This journey began when I read Outnumbered: Exploring the Algorithms That Control Our Lives by David Sumpter, Professor of Applied Mathematics at the University of Uppsala, Sweden. It tells about the effects of technology and the Internet on our lives. “Using the data they are constantly collecting about where we travel, where we shop, what we buy, and what interests us, they can begin to predict our daily habits, and increasingly we are relinquishing our decision-making to algorithms.”
That seems scary, but one reassuring, and somewhat surprising, observation was that commercial and political discussions and arguments on social media and even those by professional persuaders like politicians and advertisers don’t do much to move us off our established positions. You’ll struggle to move someone from one side to the other no matter how good your data; a more likely reaction will be increased resistance (Democrat/Republican, Coke/Pepsi).
Next stop, The New York Review of Books. Here I found a review of The Undoing Project by Michael Lewis, author of Money Ball and other best sellers. In it he “recounts the complex friendship and remarkable intellectual partnership of Daniel Kahneman and Amos Tversky, the psychologists whose work has provided the foundation for the new behavioral science.” Their work is summarized in Thinking, Fast and Slow (2011) that gives numerous examples of how intuition, fast thinking, frequently leads us in the wrong direction. (I referred to this idea last Monday.)

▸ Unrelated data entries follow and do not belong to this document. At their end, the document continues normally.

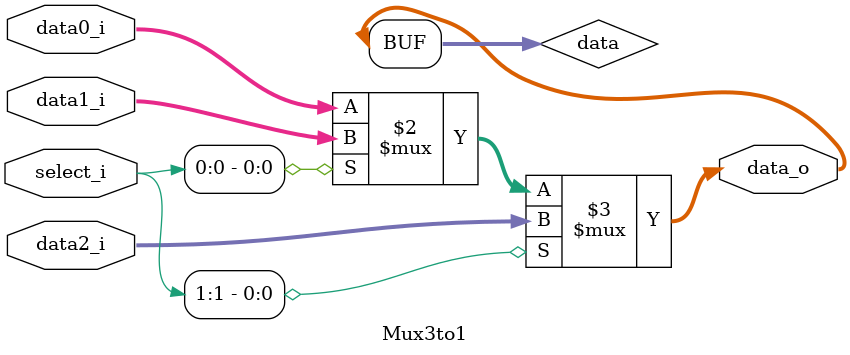
<source format=v>
module Mux3to1( data0_i, data1_i, data2_i, select_i, data_o );

parameter size = 0;			   
			
//I/O ports               
input wire	[size-1:0] data0_i;          
input wire	[size-1:0] data1_i;
input wire	[size-1:0] data2_i;
input wire	[2-1:0] select_i;
output wire	[size-1:0] data_o; 

//Main function
/*your code here*/
reg	[size-1:0]	data;
always@(*)begin
	data =  select_i[1] ? data2_i : ( select_i[0] ? data1_i : data0_i );
end

assign data_o = data;
always@(data2_i,data1_i,data0_i)begin
	//$display("[Mux3]==> data0= %b, data1= %b, data2= %b",data0_i,data1_i,data2_i);
	case(select_i) 
		2'b00:	$display("[Mux3]==> sel=%d ALU= %d",select_i,data_o);
		2'b01:	$display("[Mux3]==> sel=%d Shift = %d",select_i,data_o);
		2'b10: 	$display("[Mux3]==> sel=%d Zero_filled = %d",select_i,data_o);
	endcase
end

endmodule    

/*
module test;

reg [2:0] a;	
reg [2:0] b;	
reg [2:0] c;
reg [1:0] sel;	
wire [2:0] o;	


Mux3to1 #(.size(3)) Mux(
	.data0_i(a),
	.data1_i(b),
	.data2_i(c),
	.select_i(sel),
	.data_o(o)
);


initial begin
$dumpfile("WWWWWWWWWWWWWWWWWW.vcd");
$dumpvars;
  a = 3'd4;
  b = 3'd5;
  c = 3'd6;
#0	sel = 2'd0;
#10	sel = 2'd1;
#10 sel = 2'b10;
end

initial #29 $display("finish");
initial #50 $finish;

endmodule
*/  

</source>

Later in the article the reviewer begins to elaborate: “Lewis does not discuss the ways in which the same behavioral science can be used quite deliberately for the purposes of deception and manipulation, though this has been one of its most important applications.” But wait a minute! That idea would contradict the point mentioned above.
To support a premise that “Lewis does not discuss,” the reviewer spends several paragraphs worrying that Trump’s 2016 victory moved this new understanding of behavioral science from “making the world a better place” to “a darker story in the public mind…. News outlets have claimed that although Obama’s and Clinton’s teams both used social media, data analytics, and finely grained targeting to promote their message, Trump’s team, according to Forbes, ‘delved into message tailoring, sentiment manipulation and machine learning.’… If this sinister level of manipulation seems far-fetched, it nevertheless reflects the boasts of Cambridge Analytica, the company they employed to do this for them.”
The implication is that this must be take very seriously, but four paragraphs later the reviewer concedes that whether Cambridge Analytica did or even could do what they claimed consists primarily of a sales pitch.
Finally, I turned to Not Born Yesterday: The Science of Who We Trust and What We Believe by Hugo Mercier, a cognitive scientist at the Jean Nicod Institute in Paris. He believes that people are less gullible than we tend to think. We often hear stories of obvious scams involving Nigerian princes and prepaid debit cards, but, like plane crashes, these stories make the news because they are rare and shocking, not because they are common. Again, people tend to resist rather than blindly accept new ideas.
Mercier also uses Cambridge Analytica, which according to the Guardian newspaper “allowed democracy [to be] highjacked,” as an example. On page 139 he writes, “In fact it was a scam.” He goes on to say, “In reality, its influence was nil” and that the political analysts “never saw ‘any evidence that it worked’” feeling it was based on “pop psychology BS.”
Who do I trust about the power of persuasion generally or Cambridge Analytica’s (and Russian bots') past or future influence on US elections? I trust Sumpter and Mercier, not a NYBooks reviewer speculating on something the author didn’t discuss in the book, then hedging about how true it is. Experience and these authors teach me that swaying people through psychological manipulation is highly unlikely.